**Written task**
From the first line to the last, output the records exactly and drop any images.

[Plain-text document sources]
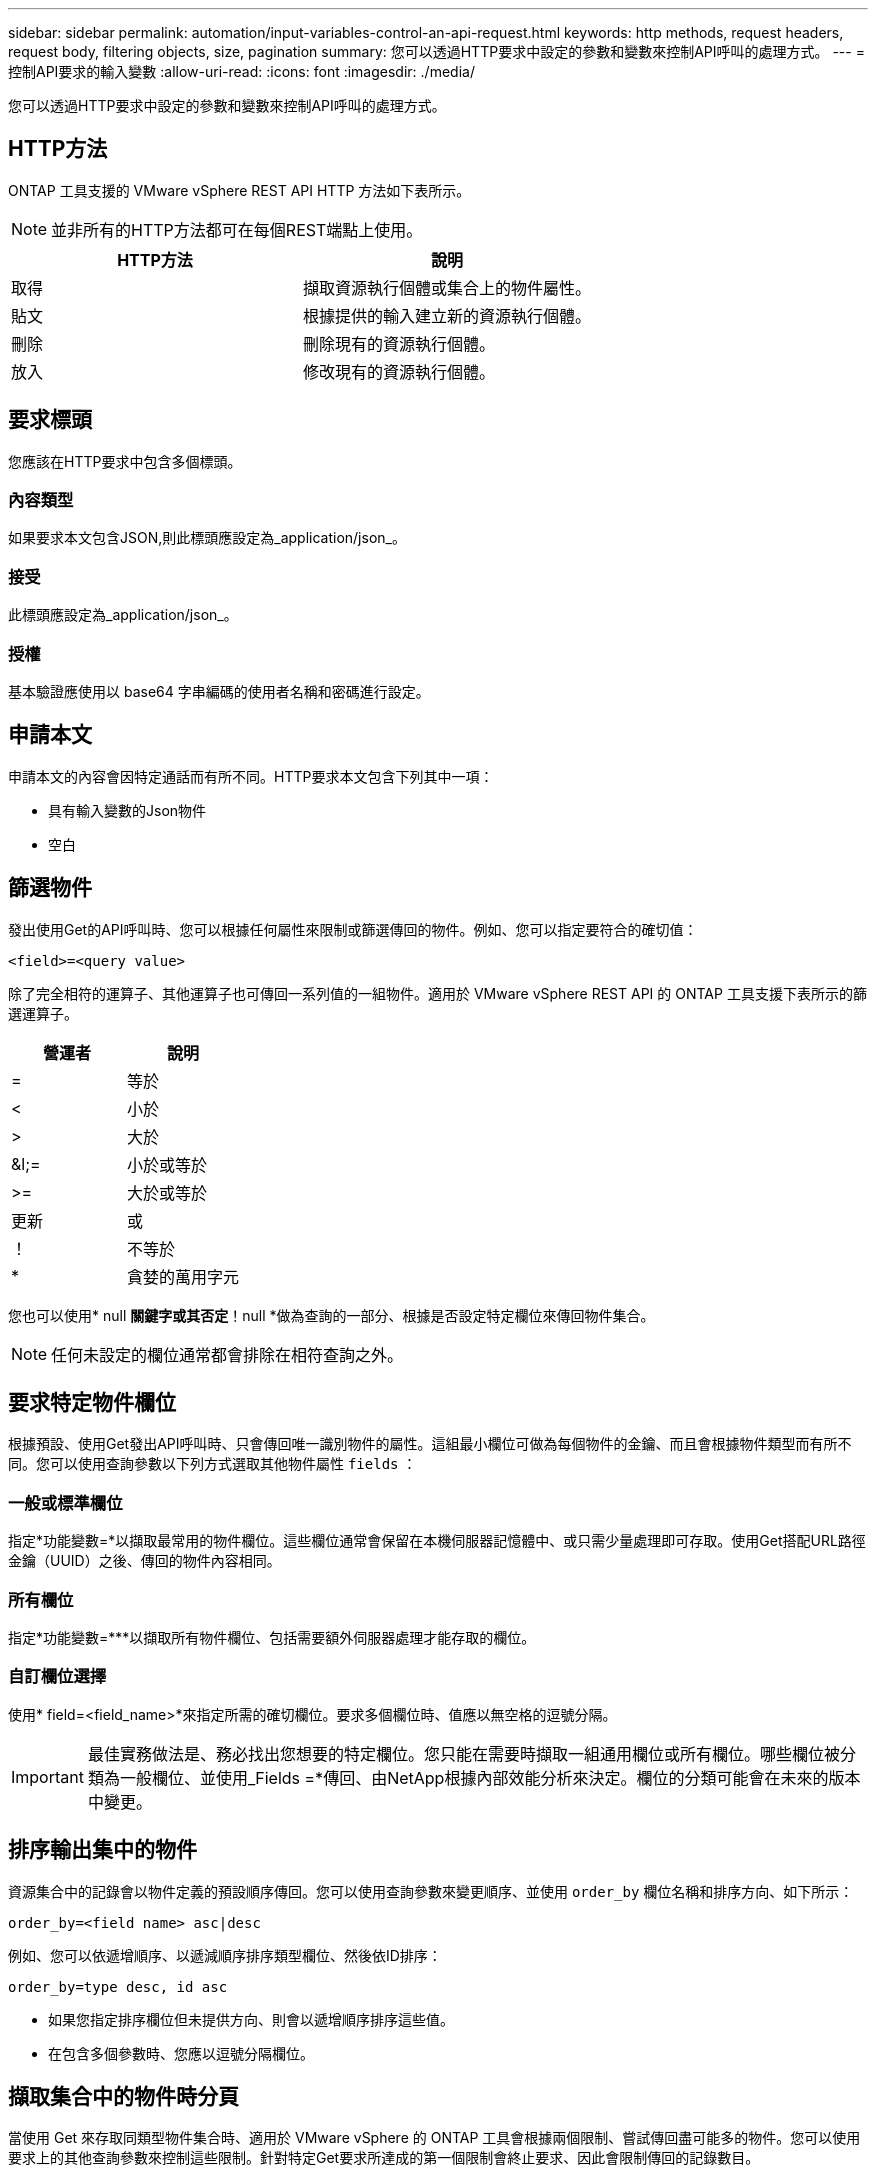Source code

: ---
sidebar: sidebar 
permalink: automation/input-variables-control-an-api-request.html 
keywords: http methods, request headers, request body, filtering objects, size, pagination 
summary: 您可以透過HTTP要求中設定的參數和變數來控制API呼叫的處理方式。 
---
= 控制API要求的輸入變數
:allow-uri-read: 
:icons: font
:imagesdir: ./media/


[role="lead"]
您可以透過HTTP要求中設定的參數和變數來控制API呼叫的處理方式。



== HTTP方法

ONTAP 工具支援的 VMware vSphere REST API HTTP 方法如下表所示。


NOTE: 並非所有的HTTP方法都可在每個REST端點上使用。

|===
| HTTP方法 | 說明 


| 取得 | 擷取資源執行個體或集合上的物件屬性。 


| 貼文 | 根據提供的輸入建立新的資源執行個體。 


| 刪除 | 刪除現有的資源執行個體。 


| 放入 | 修改現有的資源執行個體。 
|===


== 要求標頭

您應該在HTTP要求中包含多個標頭。



=== 內容類型

如果要求本文包含JSON,則此標頭應設定為_application/json_。



=== 接受

此標頭應設定為_application/json_。



=== 授權

基本驗證應使用以 base64 字串編碼的使用者名稱和密碼進行設定。



== 申請本文

申請本文的內容會因特定通話而有所不同。HTTP要求本文包含下列其中一項：

* 具有輸入變數的Json物件
* 空白




== 篩選物件

發出使用Get的API呼叫時、您可以根據任何屬性來限制或篩選傳回的物件。例如、您可以指定要符合的確切值：

`<field>=<query value>`

除了完全相符的運算子、其他運算子也可傳回一系列值的一組物件。適用於 VMware vSphere REST API 的 ONTAP 工具支援下表所示的篩選運算子。

|===
| 營運者 | 說明 


| = | 等於 


| < | 小於 


| > | 大於 


| &l;= | 小於或等於 


| >= | 大於或等於 


| 更新 | 或 


| ！ | 不等於 


| * | 貪婪的萬用字元 
|===
您也可以使用* null *關鍵字或其否定*！null *做為查詢的一部分、根據是否設定特定欄位來傳回物件集合。


NOTE: 任何未設定的欄位通常都會排除在相符查詢之外。



== 要求特定物件欄位

根據預設、使用Get發出API呼叫時、只會傳回唯一識別物件的屬性。這組最小欄位可做為每個物件的金鑰、而且會根據物件類型而有所不同。您可以使用查詢參數以下列方式選取其他物件屬性 `fields` ：



=== 一般或標準欄位

指定*功能變數=*以擷取最常用的物件欄位。這些欄位通常會保留在本機伺服器記憶體中、或只需少量處理即可存取。使用Get搭配URL路徑金鑰（UUID）之後、傳回的物件內容相同。



=== 所有欄位

指定*功能變數=***以擷取所有物件欄位、包括需要額外伺服器處理才能存取的欄位。



=== 自訂欄位選擇

使用* field=<field_name>*來指定所需的確切欄位。要求多個欄位時、值應以無空格的逗號分隔。


IMPORTANT: 最佳實務做法是、務必找出您想要的特定欄位。您只能在需要時擷取一組通用欄位或所有欄位。哪些欄位被分類為一般欄位、並使用_Fields =*傳回、由NetApp根據內部效能分析來決定。欄位的分類可能會在未來的版本中變更。



== 排序輸出集中的物件

資源集合中的記錄會以物件定義的預設順序傳回。您可以使用查詢參數來變更順序、並使用 `order_by` 欄位名稱和排序方向、如下所示：

`order_by=<field name> asc|desc`

例如、您可以依遞增順序、以遞減順序排序類型欄位、然後依ID排序：

`order_by=type desc, id asc`

* 如果您指定排序欄位但未提供方向、則會以遞增順序排序這些值。
* 在包含多個參數時、您應以逗號分隔欄位。




== 擷取集合中的物件時分頁

當使用 Get 來存取同類型物件集合時、適用於 VMware vSphere 的 ONTAP 工具會根據兩個限制、嘗試傳回盡可能多的物件。您可以使用要求上的其他查詢參數來控制這些限制。針對特定Get要求所達成的第一個限制會終止要求、因此會限制傳回的記錄數目。


NOTE: 如果要求在重複所有物件之前結束、回應會包含擷取下一批記錄所需的連結。



=== 限制物件數量

根據預設、 VMware vSphere 的 ONTAP 工具會針對 GET 要求傳回最多 10 、 000 個物件。您可以使用_mast_Records_query參數來變更此限制。例如：

`max_records=20`

根據相關的時間限制、以及系統中物件的總數、傳回的物件數量可以小於有效的上限。



=== 限制擷取物件所用的時間

根據預設、 VMware vSphere 的 ONTAP 工具會在 GET 要求允許的時間內傳回盡可能多的物件。預設的逾時時間為15秒。您可以使用_reture_timeout_查詢參數來變更此限制。例如：

`return_timeout=5`

傳回的物件數目可能小於有效的上限、這取決於物件數量的相關限制、以及系統中的物件總數。



=== 縮小結果集

如有需要、您可以將這兩個參數與其他查詢參數結合、以縮小結果集範圍。例如、下列項目最多會傳回指定時間之後產生的10個EMS事件：

`time=> 2018-04-04T15:41:29.140265Z&max_records=10`

您可以針對物件發出多個分頁要求。每次後續的API呼叫都應根據最後結果集中的最新事件、使用新的時間值。



== 大小屬性

某些API呼叫所使用的輸入值以及某些查詢參數均為數值。您可以選擇使用下表所示的字尾、而不是提供以位元組為單位的整數。

|===
| 後置 | 說明 


| KB | KB千位元組（1024位元組）或Kibibibyte 


| MB | MB MB（KB x 1024位元組）或百萬位元組 


| GB | GB GB GB（MB x 1024位元組）或GB 


| TB | TB TB TB（GB x 1024字節）或TB字節 


| PB | PB PB PB（TB x 1024 bytes）或pibibbytes 
|===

**Expected output**
Source code

: ---
sidebar: sidebar 
permalink: automation/input-variables-control-an-api-request.html 
keywords: http methods, request headers, request body, filtering objects, size, pagination 
summary: 您可以透過HTTP要求中設定的參數和變數來控制API呼叫的處理方式。 
---
= 控制API要求的輸入變數
:allow-uri-read: 
:icons: font
:imagesdir: ./media/


[role="lead"]
您可以透過HTTP要求中設定的參數和變數來控制API呼叫的處理方式。



== HTTP方法

ONTAP 工具支援的 VMware vSphere REST API HTTP 方法如下表所示。


NOTE: 並非所有的HTTP方法都可在每個REST端點上使用。

|===
| HTTP方法 | 說明 


| 取得 | 擷取資源執行個體或集合上的物件屬性。 


| 貼文 | 根據提供的輸入建立新的資源執行個體。 


| 刪除 | 刪除現有的資源執行個體。 


| 放入 | 修改現有的資源執行個體。 
|===


== 要求標頭

您應該在HTTP要求中包含多個標頭。



=== 內容類型

如果要求本文包含JSON,則此標頭應設定為_application/json_。



=== 接受

此標頭應設定為_application/json_。



=== 授權

基本驗證應使用以 base64 字串編碼的使用者名稱和密碼進行設定。



== 申請本文

申請本文的內容會因特定通話而有所不同。HTTP要求本文包含下列其中一項：

* 具有輸入變數的Json物件
* 空白




== 篩選物件

發出使用Get的API呼叫時、您可以根據任何屬性來限制或篩選傳回的物件。例如、您可以指定要符合的確切值：

`<field>=<query value>`

除了完全相符的運算子、其他運算子也可傳回一系列值的一組物件。適用於 VMware vSphere REST API 的 ONTAP 工具支援下表所示的篩選運算子。

|===
| 營運者 | 說明 


| = | 等於 


| < | 小於 


| > | 大於 


| &l;= | 小於或等於 


| >= | 大於或等於 


| 更新 | 或 


| ！ | 不等於 


| * | 貪婪的萬用字元 
|===
您也可以使用* null *關鍵字或其否定*！null *做為查詢的一部分、根據是否設定特定欄位來傳回物件集合。


NOTE: 任何未設定的欄位通常都會排除在相符查詢之外。



== 要求特定物件欄位

根據預設、使用Get發出API呼叫時、只會傳回唯一識別物件的屬性。這組最小欄位可做為每個物件的金鑰、而且會根據物件類型而有所不同。您可以使用查詢參數以下列方式選取其他物件屬性 `fields` ：



=== 一般或標準欄位

指定*功能變數=*以擷取最常用的物件欄位。這些欄位通常會保留在本機伺服器記憶體中、或只需少量處理即可存取。使用Get搭配URL路徑金鑰（UUID）之後、傳回的物件內容相同。



=== 所有欄位

指定*功能變數=***以擷取所有物件欄位、包括需要額外伺服器處理才能存取的欄位。



=== 自訂欄位選擇

使用* field=<field_name>*來指定所需的確切欄位。要求多個欄位時、值應以無空格的逗號分隔。


IMPORTANT: 最佳實務做法是、務必找出您想要的特定欄位。您只能在需要時擷取一組通用欄位或所有欄位。哪些欄位被分類為一般欄位、並使用_Fields =*傳回、由NetApp根據內部效能分析來決定。欄位的分類可能會在未來的版本中變更。



== 排序輸出集中的物件

資源集合中的記錄會以物件定義的預設順序傳回。您可以使用查詢參數來變更順序、並使用 `order_by` 欄位名稱和排序方向、如下所示：

`order_by=<field name> asc|desc`

例如、您可以依遞增順序、以遞減順序排序類型欄位、然後依ID排序：

`order_by=type desc, id asc`

* 如果您指定排序欄位但未提供方向、則會以遞增順序排序這些值。
* 在包含多個參數時、您應以逗號分隔欄位。




== 擷取集合中的物件時分頁

當使用 Get 來存取同類型物件集合時、適用於 VMware vSphere 的 ONTAP 工具會根據兩個限制、嘗試傳回盡可能多的物件。您可以使用要求上的其他查詢參數來控制這些限制。針對特定Get要求所達成的第一個限制會終止要求、因此會限制傳回的記錄數目。


NOTE: 如果要求在重複所有物件之前結束、回應會包含擷取下一批記錄所需的連結。



=== 限制物件數量

根據預設、 VMware vSphere 的 ONTAP 工具會針對 GET 要求傳回最多 10 、 000 個物件。您可以使用_mast_Records_query參數來變更此限制。例如：

`max_records=20`

根據相關的時間限制、以及系統中物件的總數、傳回的物件數量可以小於有效的上限。



=== 限制擷取物件所用的時間

根據預設、 VMware vSphere 的 ONTAP 工具會在 GET 要求允許的時間內傳回盡可能多的物件。預設的逾時時間為15秒。您可以使用_reture_timeout_查詢參數來變更此限制。例如：

`return_timeout=5`

傳回的物件數目可能小於有效的上限、這取決於物件數量的相關限制、以及系統中的物件總數。



=== 縮小結果集

如有需要、您可以將這兩個參數與其他查詢參數結合、以縮小結果集範圍。例如、下列項目最多會傳回指定時間之後產生的10個EMS事件：

`time=> 2018-04-04T15:41:29.140265Z&max_records=10`

您可以針對物件發出多個分頁要求。每次後續的API呼叫都應根據最後結果集中的最新事件、使用新的時間值。



== 大小屬性

某些API呼叫所使用的輸入值以及某些查詢參數均為數值。您可以選擇使用下表所示的字尾、而不是提供以位元組為單位的整數。

|===
| 後置 | 說明 


| KB | KB千位元組（1024位元組）或Kibibibyte 


| MB | MB MB（KB x 1024位元組）或百萬位元組 


| GB | GB GB GB（MB x 1024位元組）或GB 


| TB | TB TB TB（GB x 1024字節）或TB字節 


| PB | PB PB PB（TB x 1024 bytes）或pibibbytes 
|===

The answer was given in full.